Sur le métier

d'Lëtzebuerger Land vom 11.08.2023

L’exposition D’histoire(s) et d’art au Musée national d’archéologie, d’histoire et d’art (MNAHA) est mise en scène de manière majestueuse. Un mur est couvert d’œuvres du 18e siècle, de toutes les tailles et de tous les genres, comme dans une galerie princière ou royale. On se souviendra que la première ouverte au public fut la Galerie du bord de l’eau au Louvre durant la Révolution française. Le peintre Hubert Robert en a laissé la vision idéale de l’art pour tous.

C’est sur ce modèle que sont exposés les quarante tableaux de l’exposition D’histoire(s) et d’art. Mais ce ne sont pas à vrai dire des chefs d’œuvre qu’ont peint les 80 peintres répertoriés dans la thèse d’Henri Carême comme actifs au 18e siècle et originaires du duché de Luxembourg. Pour la première fois, cet historien de l’art propose un travail scientifique sur la vie et l’œuvre des peintres issus, d’est en ouest, entre Saint-Hubert et Bitbourg et, du nord au sud, d’Orval et Halanzy à Marche-en-Famenne. Il est un des commissaires de l’exposition.

On voit réunies, sans hiérarchie et à touche-touche, des scènes bibliques, des saints subissant leur martyre, un théologien de l’Église catholique (Thomas d’Aquin), des peintures décoratives, un portrait de l’empereur Léopold II d’Autriche (1714-1794). Au 18e siècle, le duché faisait en effet partie des Pays-Bas méridionaux, possession des Habsbourg d’Autriche. Un membre de la noblesse aussi, Jean-Baptiste de Blochausen, présent sans doute dans l’exposition en sa qualité d’un des premiers maîtres de forge artisanale.

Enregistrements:
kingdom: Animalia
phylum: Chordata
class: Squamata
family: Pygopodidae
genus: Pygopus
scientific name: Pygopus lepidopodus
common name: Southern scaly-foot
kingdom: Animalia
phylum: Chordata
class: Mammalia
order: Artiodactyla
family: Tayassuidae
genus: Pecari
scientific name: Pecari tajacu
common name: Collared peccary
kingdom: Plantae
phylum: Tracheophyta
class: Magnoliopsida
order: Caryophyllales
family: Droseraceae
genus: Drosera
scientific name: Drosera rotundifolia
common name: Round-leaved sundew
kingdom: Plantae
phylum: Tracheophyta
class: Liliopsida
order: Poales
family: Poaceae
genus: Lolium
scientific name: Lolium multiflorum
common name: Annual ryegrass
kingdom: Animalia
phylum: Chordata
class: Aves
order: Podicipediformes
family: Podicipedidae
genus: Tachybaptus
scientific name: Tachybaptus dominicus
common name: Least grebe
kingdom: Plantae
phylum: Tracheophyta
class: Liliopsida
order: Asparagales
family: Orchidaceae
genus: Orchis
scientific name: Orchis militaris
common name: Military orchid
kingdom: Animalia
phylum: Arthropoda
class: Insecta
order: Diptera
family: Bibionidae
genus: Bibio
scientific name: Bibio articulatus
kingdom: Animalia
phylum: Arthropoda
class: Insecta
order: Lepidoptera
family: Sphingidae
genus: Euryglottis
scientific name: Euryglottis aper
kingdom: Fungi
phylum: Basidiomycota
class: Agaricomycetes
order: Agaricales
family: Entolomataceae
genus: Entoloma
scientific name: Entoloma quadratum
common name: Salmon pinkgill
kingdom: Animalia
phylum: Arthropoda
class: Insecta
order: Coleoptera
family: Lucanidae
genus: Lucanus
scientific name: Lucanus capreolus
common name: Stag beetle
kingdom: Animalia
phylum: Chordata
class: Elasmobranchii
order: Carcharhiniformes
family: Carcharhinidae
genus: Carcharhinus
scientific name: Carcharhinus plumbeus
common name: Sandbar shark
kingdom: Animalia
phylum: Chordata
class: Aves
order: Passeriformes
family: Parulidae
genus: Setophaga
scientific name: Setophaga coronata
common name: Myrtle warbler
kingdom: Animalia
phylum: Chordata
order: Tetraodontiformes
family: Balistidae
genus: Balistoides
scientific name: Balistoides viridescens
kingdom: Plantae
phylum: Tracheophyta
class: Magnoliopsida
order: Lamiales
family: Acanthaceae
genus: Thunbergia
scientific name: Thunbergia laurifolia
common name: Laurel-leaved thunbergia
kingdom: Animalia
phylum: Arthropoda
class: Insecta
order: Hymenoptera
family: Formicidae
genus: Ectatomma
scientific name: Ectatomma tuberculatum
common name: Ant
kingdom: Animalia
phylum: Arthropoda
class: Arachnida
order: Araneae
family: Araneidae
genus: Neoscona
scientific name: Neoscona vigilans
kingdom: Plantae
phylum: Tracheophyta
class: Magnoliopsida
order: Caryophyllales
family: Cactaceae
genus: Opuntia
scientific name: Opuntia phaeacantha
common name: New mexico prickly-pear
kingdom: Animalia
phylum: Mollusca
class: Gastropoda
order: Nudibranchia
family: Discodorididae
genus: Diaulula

Consignes de travail:
(a) Répondez à ces questions à l'aide du texte sur l'exposition D'histoire(s) et d'art :
(i) Quelle fut la première galerie ouverte au public, et à quelle époque ?
(ii) Combien de tableaux l'exposition présente-t-elle ?
(iii) En quelle qualité Jean-Baptiste de Blochausen est-il sans doute présent dans l'exposition ?
(b) Rédigez la suite du texte sur l'exposition D'histoire(s) et d'art à partir de sa dernière phrase.

Réponses attendues:
(a)
(i) La Galerie du bord de l'eau au Louvre, durant la Révolution française.
(ii) Quarante tableaux.
(iii) En sa qualité d'un des premiers maîtres de forge artisanale.

(b)
On voit aussi des notables qui avaient les moyens de se faire portraiturer, comme le fondateur d’une dynastie, Jules-Joseph-Antoine Pescatore ou le notaire Philippe Servais de Mersch et son épouse. On ne retracera pas ici la saga des Pescatore, dont le plus illustre fut au 19e siècle, Jean-Pierre, banquier, mécène des arts et philanthrope ou des Servais, dont Emmanuel travailla à l’élaboration des différentes versions de la Constitution du Grand-Duché et signa en 1867 le Traité de Londres qui en faisait un pays indépendant. Ce n’est pas le sujet de l’exposition.

Le niveau des peintures D’histoire(s) et d’art est loin d’être exceptionnel. C’est précisé dans le montage audiovisuel qui accompagne les tableaux sur l’autre pan de mur de la galerie ; une « exposition immersive », en miroir des tableaux. Être peintre dans le duché, ce n’était pas un métier qui rapportait gros. Aussi les artistes ont été fresquistes, doreurs, ébénistes pour subvenir à leurs besoins, comme par exemple pour décorer l’actuel ministère d’Etat, anciennement le refuge de l’Abbaye de Saint-Maximin de Trèves à Luxembourg.

Un peintre luxembourgeois avait donc peu de chances d’accéder à la notoriété, les commandes ne s’y prêtaient pas, les mécènes étaient ailleurs. Et pourtant ! Charles Sauvage (né à Verviers et mort à Luxembourg), maître-peintre, forma deux autres peintres représentés dans l’exposition, Nicolas Collard (de Malmedy) et Philippe Doyé (de Diekirch). Mais surtout son fils, Jean-Pierre Sauvage, né à Luxembourg en 1699 qui mourut à Bruxelles en 1780. Il avait été nommé parmi les peintres officiels de la cour des Pays-Bas autrichiens qui y avait son siège. Le visiteur attentif, repérera la qualité picturale du portrait de Charles de Lorraine, son commanditaire, gouverneur des Pays-Bas méridionaux, donc du duché.

Jean-Louis Gilson, plus connu sous son nom d’ordination, frère Abraham, est une figure atypique par son parcours de vie. Il fut moine à l’Abbaye d’Orval où il ouvrit une école de peinture avant de revenir à la vie laïque. Né à Habay-la-ieille en 1741 et décédé à Florenville en 1809, c’est le seul qui a fait des études de peinture à l’étranger : Anvers, Düsseldorf et Mannheim. En attestent son diplôme décerné par l’académie de Düsseldorf de 1777 pour sa formation de huit mois et le premier prix de composition, ainsi que sa nomination comme membre extraordinaire de la même académie en 1786, présentés dans une vitrine à la fin du parcours de l’exposition.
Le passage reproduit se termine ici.